Written evidence submitted by Dr Rory Conn (CYP0009)

The reality of modern day Paediatrics is that mental health problems are highly prevalent (RCPCH – State of Child Health – Insight into the state of child health in the UK). Now more than ever with the wide-ranging effects of the pandemic and lockdown, these young people need our help. Yes, we can and should advocate for better resourced mental health services, for crisis services that will avoid hospital admission where possible, but it is short-sighted to create an artificial divide between the physical and mental health of children and young people, choosing only to see and manage the part with which we are familiar.

Whilst CAMHS services are designed to assess and treat mental illness, there is a far larger group of young people (the bulk of the iceberg below its highly visible tip) who present with emotional difficulties in the absence of formal mental illness, in particular in the context of physical health problems. This includes the large numbers presenting with Medically Unexplained Symptoms, often a physical manifestation of anxiety, in the child or their caregiver, often both.

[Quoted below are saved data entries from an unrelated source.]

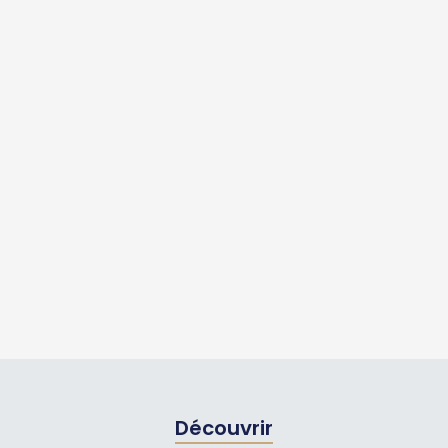
Découvrir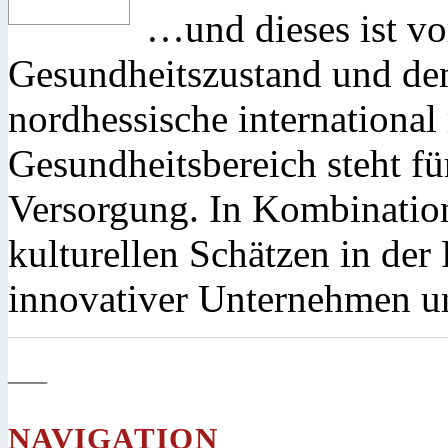
…und dieses ist v
Gesundheitszustand und de
nordhessische internationa
Gesundheitsbereich steht fü
Versorgung. In Kombination
kulturellen Schätzen in der
innovativer Unternehmen un
—
NAVIGATION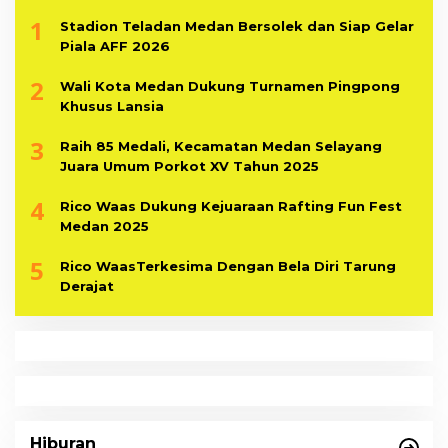
1
Stadion Teladan Medan Bersolek dan Siap Gelar
Piala AFF 2026
2
Wali Kota Medan Dukung Turnamen Pingpong
Khusus Lansia
3
Raih 85 Medali, Kecamatan Medan Selayang
Juara Umum Porkot XV Tahun 2025
4
Rico Waas Dukung Kejuaraan Rafting Fun Fest
Medan 2025
5
Rico WaasTerkesima Dengan Bela Diri Tarung
Derajat
Hiburan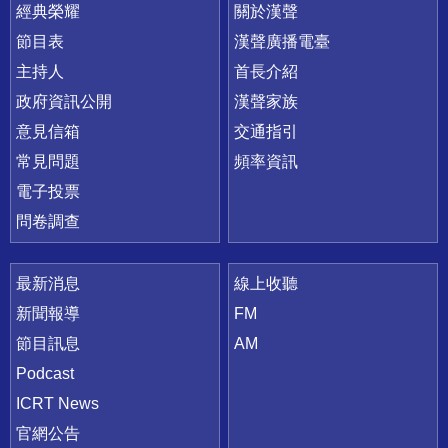
快速連結
經典榮耀
關於漢聲
節目表
漢聲廣播電臺
主持人
首長介紹
政府資訊公開
漢聲家族
意見信箱
交通指引
常見問題
頻率資訊
電子投票
問卷調查
最新消息
線上收聽
新聞報導
FM
節目訊息
AM
Podcast
ICRT News
官網公告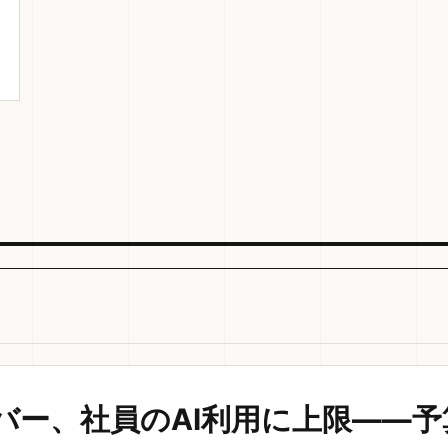
バー、社員のAI利用に上限——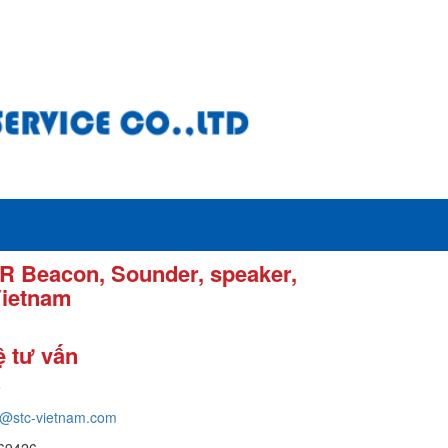
 Beacon, Sounder, speaker,
Vietnam
ệ tư vấn
e
g@stc-vietnam.com
69426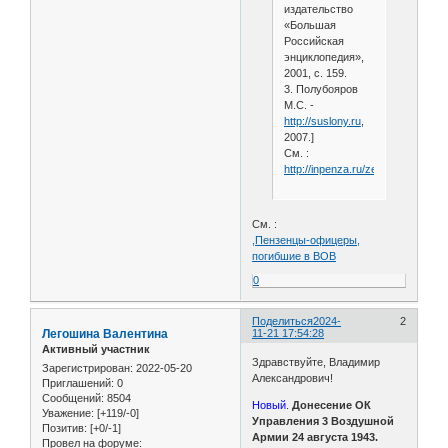
издательство
«Большая
Российская
энциклопедия»,
2001, с. 159.
3. Полубояров
М.С. -
http://suslony.ru
,
2007.]
См. :
http://inpenza.ru/zemetchino/dolg
См. :
,Пензенцы-офицеры,
погибшие в ВОВ
0
Поделиться
2024-
2
Легошина Валентина
11-21 17:54:28
Активный участник
Здравствуйте, Владимир
Зарегистрирован
: 2022-05-20
Александрович!
Приглашений:
0
Сообщений:
8504
Новый
.
Донесение ОК
Уважение:
[+119/-0]
Управления 3 Воздушной
Позитив:
[+0/-1]
Армии 24 августа 1943.
Провел на форуме:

Sadly, few paediatric departments screen for mental distress, depression and anxiety, despite the fact that in chronic long term medical conditions these are likely to be common comorbidities. This is in part because paediatricians may not know what to do with the findings, few hospitals having sufficient provision of paediatric psychology to meet the large, and growing, needs of this overlooked group.

Those working at the interface of physical and mental health are clear that joint offers of support which combine body and mind produce better paediatric outcomes.  That is: fewer unnecessary and intrusive investigations, shorter lengths of stay, better control of diabetes, asthma, gastrointestinal complaints, to name just a few. A good multiprofessional paediatric liaison offer should also result in fewer serious incidents involving restraint and tranquilisation, plus improved staff wellbeing and satisfaction in work, with lower rates of burnout.

Of note are the growing numbers of young people presenting to the acute hospital setting with self-harm, self-poisoning, or restrictive eating in the absence of a typical eating disorder. These should be seen as young people in “PsychoSocial Crisis”. Invariably, the drivers for the distress are linked with deprivation, abuse, neglect, bullying, adverse childhood experiences. We need to understand these as safeguarding concerns, and respond to them in a co-ordinated fashion.

Repeat attenders are a common challenge to acute paediatric teams. Clumsily described by some as “attention seeking”, these are young people seeking care, and refuge. We must ask ourselves what it is that they are escaping from and act appropriately. Staff may fear generating a ward environment which is made “too welcoming” or comfortable. If a hospital bed is more attractive than the care received at home, what does this tell us about the quality, or absence, of care received from caregivers? Paediatricians can be consistently supported by child psychiatrists in understanding these issues, and in identifying the systemic problems which present in families. The intergenerational attachment difficulties and patterns of behaviour, in particular relating to health and help seeking.

Working to help children and their families can be immensely satisfying and rewarding, but highly stressful. The emotional responses that we all experience towards complex “CAMHS” patients must be recognised. Feelings of Irritation, Frustration, Confusion, Helplessness, Worry, Anger to name a few are common, understandable and natural. These are usually “projections” of the feelings in the patient themselves (or their family). Departments which prioritise regular, structured, reflective spaces in which to explore such feelings (such as a Balint group), function better.

Paediatric teams benefit from having psychiatry and psychology but also a social care presence embedded within the team. Fully integrated care systems are the vision of the future where organisational and funding barriers are overcome. In the meantime the best results are likely to be achieved if we as paediatricians reach out to mental health and social care colleagues, develop relationships, build bridges and are the driving force in securing funds to finance these joined up approaches within our own departments.

RCPCH have produced a position statement on the Role of Paediatricians in supporting children and young people’s Mental Health, available  on the college website [Role of paediatricians in supporting children and young people's mental health - position statement | RCPCH].  Paediatricians, like any member of the children’s workforce, have a role in promoting good mental health in all their interactions with children and young people. There should be a clinical lead in all paediatric settings to ensure the mental health of children and young people is considered in  departmental activity, but also the mental health of our workforce, which has been challenged during the last 9 months more than ever. A further description of what this mental health lead role may include is in draft.  Improved training for all Paediatricians in promoting good mental health and recognising and supporting mental health problems is addressed through the updated Progress Curriculum and the new SPIN module in Mental Health. Paediatricians in managerial roles should also be focussing on improving the interface between paediatric and mental health services through liaison and integration to provide effective joined up services.

If we haven’t convinced you then listen to young peoples views through RCPCH and Us, the college’s forum for engaging with service users. The striking findings of a survey of young people around mental health are on the college website (Voice matters – RCPCH – State of Child Health) and part represented in the figure below. One young person said of mental health:I think it’s equally important, it might even be more important than physical health’.